Siesta sonunda Sığacık limanına doğru yola koyulduk.

Gün Batımı , Sığacık Marina

Marinaya girerken güneş batmak üzereydi. Tekneyi bağlayıp karaya ayak bastığımızda ise yer gök alev almıştı sanki. Gökyüzünün kızıllığı bembeyaz teknelere tatlı bir pembelik veriyordu marinada. Deniz kıpkırmızıydı.

Marina yaşamının ne kadar huzurlu ve yavaş olduğunu gördüm bu dört gün içinde. Tekne sahipleri güler yüzlü, herkes sabahları birbirine günaydın diyor tanımasa da. Kimsenin acelesi yok gibi. Sığacık da farklı değildi. Hatta daha yerleşik bir yapısı var gibiydi. İnsanlar yaşıyordu bu marinada. Birbirlerine aşinaydılar. Ayak üstü sohbetler oluyordu pontoonlarda. Kendimi bu resmin içinde hayal ettim. Hayatımın bu olmasını istedim Sığacık gün batımında. Deniz, rüzgar, tekneler ve marina ile çevrili bir hayat.

Doğan bizi taze balık yiyebileceğimiz salaş bir balıkçıya götürdü. Ardından da kasaba içinde yürüyüşe çıktık. Tesadüf bu ya Sığacık Suluboya Festivaline denk gelmişiz. Sokakta büyükçe bir sahne kurulmuş, yüzlerce kişi amatör bir konseri izliyordu. Gençliğimize ait tanıdık şarkılar duyunca biz de durup konseri izlemeye başladık. Şan öğretmeni olan bir adam çıktı sahneye. Timur Selçuk'un İspanyol Meyhanesini söylemeye başladığında şaşkınlık içindeydik duyduğumuz müthiş ses ve yorum karşısında. Performans bittiğinde biz de dahil herkes ayakta alkışlıyordu şan öğretmenini.

O gece ilk defa teknede uyudum. Bardaktan boşanırcasına yağmur yağıp şimşekler çaktı. Fark ettim ki teknede yaşam korktuğum kadar zor değilmiş. Konfor için her detay düşünülmüş. Sadece alan kısıtlı. Yine de denizin üzerinde olma ve rüzgarı yüzünde hissetme fikri herşeyin ötesinde.

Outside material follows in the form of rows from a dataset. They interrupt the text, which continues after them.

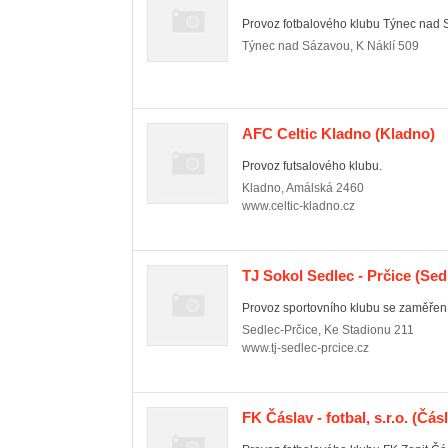
Provoz fotbalového klubu Týnec nad 
Týnec nad Sázavou
,
K Náklí 509
AFC Celtic Kladno
(Kladno)
Provoz futsalového klubu.
Kladno
,
Amálská 2460
www.celtic-kladno.cz
TJ Sokol Sedlec - Prčice
(Sedl
Provoz sportovního klubu se zaměření
Sedlec-Prčice
,
Ke Stadionu 211
www.tj-sedlec-prcice.cz
FK Čáslav - fotbal, s.r.o.
(Čásl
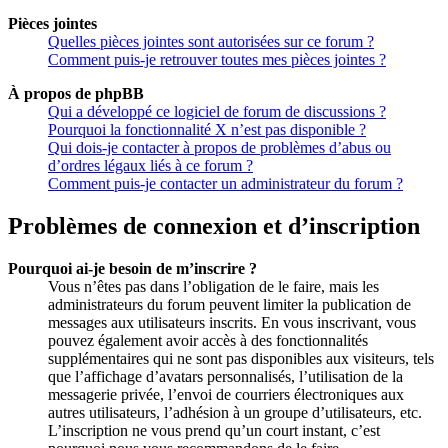
Pièces jointes
Quelles pièces jointes sont autorisées sur ce forum ?
Comment puis-je retrouver toutes mes pièces jointes ?
À propos de phpBB
Qui a développé ce logiciel de forum de discussions ?
Pourquoi la fonctionnalité X n’est pas disponible ?
Qui dois-je contacter à propos de problèmes d’abus ou
d’ordres légaux liés à ce forum ?
Comment puis-je contacter un administrateur du forum ?
Problèmes de connexion et d’inscription
Pourquoi ai-je besoin de m’inscrire ?
Vous n’êtes pas dans l’obligation de le faire, mais les
administrateurs du forum peuvent limiter la publication de
messages aux utilisateurs inscrits. En vous inscrivant, vous
pouvez également avoir accès à des fonctionnalités
supplémentaires qui ne sont pas disponibles aux visiteurs, tels
que l’affichage d’avatars personnalisés, l’utilisation de la
messagerie privée, l’envoi de courriers électroniques aux
autres utilisateurs, l’adhésion à un groupe d’utilisateurs, etc.
L’inscription ne vous prend qu’un court instant, c’est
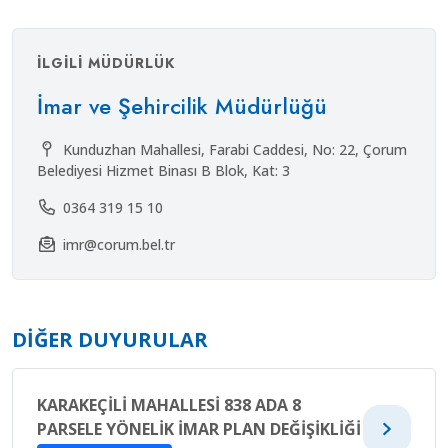
İLGILI MÜDÜRLÜK
İmar ve Şehircilik Müdürlüğü
Kunduzhan Mahallesi, Farabi Caddesi, No: 22, Çorum
Belediyesi Hizmet Binası B Blok, Kat: 3
0364 319 15 10
imr@corum.bel.tr
DIĞER DUYURULAR
KARAKEÇİLİ MAHALLESİ 838 ADA 8
PARSELE YÖNELİK İMAR PLAN DEĞİŞİKLİĞİ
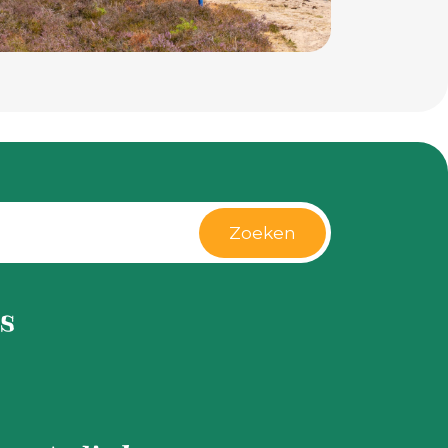
Zoeken
s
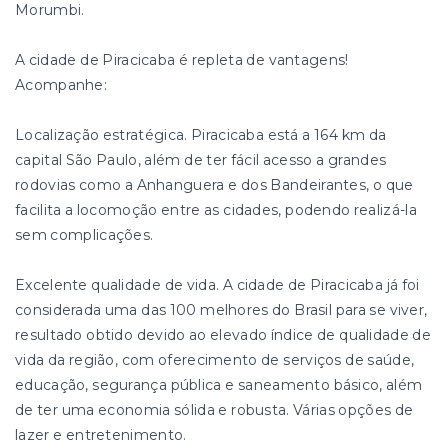
Morumbi.
A cidade de Piracicaba é repleta de vantagens!
Acompanhe:
Localização estratégica. Piracicaba está a 164 km da
capital São Paulo, além de ter fácil acesso a grandes
rodovias como a Anhanguera e dos Bandeirantes, o que
facilita a locomoção entre as cidades, podendo realizá-la
sem complicações.
Excelente qualidade de vida. A cidade de Piracicaba já foi
considerada uma das 100 melhores do Brasil para se viver,
resultado obtido devido ao elevado índice de qualidade de
vida da região, com oferecimento de serviços de saúde,
educação, segurança pública e saneamento básico, além
de ter uma economia sólida e robusta. Várias opções de
lazer e entretenimento.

Sığacık'ta marinanın hemen karşısında Üniversite II adında bir fırın var. Pazar kahvaltımızı orada yaptık. Hayatımda ilk defa beyaz peynir ve dere otlu gevrek yedim. Gevreğin yanında beyaz peynir yediğim olmuştu. Fakat bu şekilde gevreğin beyaz peynirlisini ilk defa görüyordum. Lezizdi...

Fırtınayı öğreniyoruz

Çeşme'ye yolumuz uzundu. Rüzgarımız da fazla değildi. Biraz motor, biraz yelken akşam üzeri Çeşme'ye vardık. Yolda harita, navigasyon ve meteoroloji hakkında bilgiler verdi Doğan. Son dersimizdi. Filtre kahvemizi de hergün olduğu gibi içmeyi ihmal etmedik.

Doğan Kaptan ve ben
Bu yelken eğitimi son zamanlarda kendime verdiğim en şahane hediyeydi. Eğitmeni, teknesi, denizi ve ekibi ile dört dörtlük bir tatil oldu benim için. Seneye Temmuz ayında Doğan ve grubu ile Rodos Cup'ta olmayı planlıyorum.